The data ::
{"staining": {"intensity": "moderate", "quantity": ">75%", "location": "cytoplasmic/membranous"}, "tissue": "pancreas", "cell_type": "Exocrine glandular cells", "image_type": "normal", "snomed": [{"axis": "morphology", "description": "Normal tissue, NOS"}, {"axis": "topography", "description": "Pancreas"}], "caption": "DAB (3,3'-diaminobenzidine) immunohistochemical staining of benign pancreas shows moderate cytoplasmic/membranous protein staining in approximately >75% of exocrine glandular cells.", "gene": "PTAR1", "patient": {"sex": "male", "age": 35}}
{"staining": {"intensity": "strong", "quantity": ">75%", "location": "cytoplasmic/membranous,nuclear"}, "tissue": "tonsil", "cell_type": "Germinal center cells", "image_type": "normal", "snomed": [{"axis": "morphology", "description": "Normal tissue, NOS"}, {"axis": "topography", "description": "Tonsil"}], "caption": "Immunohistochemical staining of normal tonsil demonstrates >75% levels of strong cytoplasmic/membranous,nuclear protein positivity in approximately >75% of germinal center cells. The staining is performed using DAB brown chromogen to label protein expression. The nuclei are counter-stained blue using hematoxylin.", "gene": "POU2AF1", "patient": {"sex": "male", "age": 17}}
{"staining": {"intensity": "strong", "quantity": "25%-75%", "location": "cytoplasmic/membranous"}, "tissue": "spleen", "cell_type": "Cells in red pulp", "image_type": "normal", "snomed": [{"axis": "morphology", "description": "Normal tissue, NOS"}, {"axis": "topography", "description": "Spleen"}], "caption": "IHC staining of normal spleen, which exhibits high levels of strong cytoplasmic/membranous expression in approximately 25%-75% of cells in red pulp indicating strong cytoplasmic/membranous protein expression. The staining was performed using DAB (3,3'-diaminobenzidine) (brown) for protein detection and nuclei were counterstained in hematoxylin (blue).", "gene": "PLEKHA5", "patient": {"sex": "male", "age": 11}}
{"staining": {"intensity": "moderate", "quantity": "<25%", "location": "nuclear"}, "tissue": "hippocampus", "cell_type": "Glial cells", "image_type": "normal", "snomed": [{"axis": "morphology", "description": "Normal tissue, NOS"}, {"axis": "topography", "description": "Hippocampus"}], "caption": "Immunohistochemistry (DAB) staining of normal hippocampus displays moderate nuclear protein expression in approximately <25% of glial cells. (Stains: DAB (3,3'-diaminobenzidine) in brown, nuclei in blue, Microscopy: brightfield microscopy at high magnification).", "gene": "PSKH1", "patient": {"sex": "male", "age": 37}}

Task instructions :: Please retype the data exactly as it stands, from its first line down to the line that contains "of normal tonsil", then stop.

Your response ::
{"staining": {"intensity": "moderate", "quantity": ">75%", "location": "cytoplasmic/membranous"}, "tissue": "pancreas", "cell_type": "Exocrine glandular cells", "image_type": "normal", "snomed": [{"axis": "morphology", "description": "Normal tissue, NOS"}, {"axis": "topography", "description": "Pancreas"}], "caption": "DAB (3,3'-diaminobenzidine) immunohistochemical staining of benign pancreas shows moderate cytoplasmic/membranous protein staining in approximately >75% of exocrine glandular cells.", "gene": "PTAR1", "patient": {"sex": "male", "age": 35}}
{"staining": {"intensity": "strong", "quantity": ">75%", "location": "cytoplasmic/membranous,nuclear"}, "tissue": "tonsil", "cell_type": "Germinal center cells", "image_type": "normal", "snomed": [{"axis": "morphology", "description": "Normal tissue, NOS"}, {"axis": "topography", "description": "Tonsil"}], "caption": "Immunohistochemical staining of normal tonsil demonstrates >75% levels of strong cytoplasmic/membranous,nuclear protein positivity in approximately >75% of germinal center cells. The staining is performed using DAB brown chromogen to label protein expression. The nuclei are counter-stained blue using hematoxylin.", "gene": "POU2AF1", "patient": {"sex": "male", "age": 17}}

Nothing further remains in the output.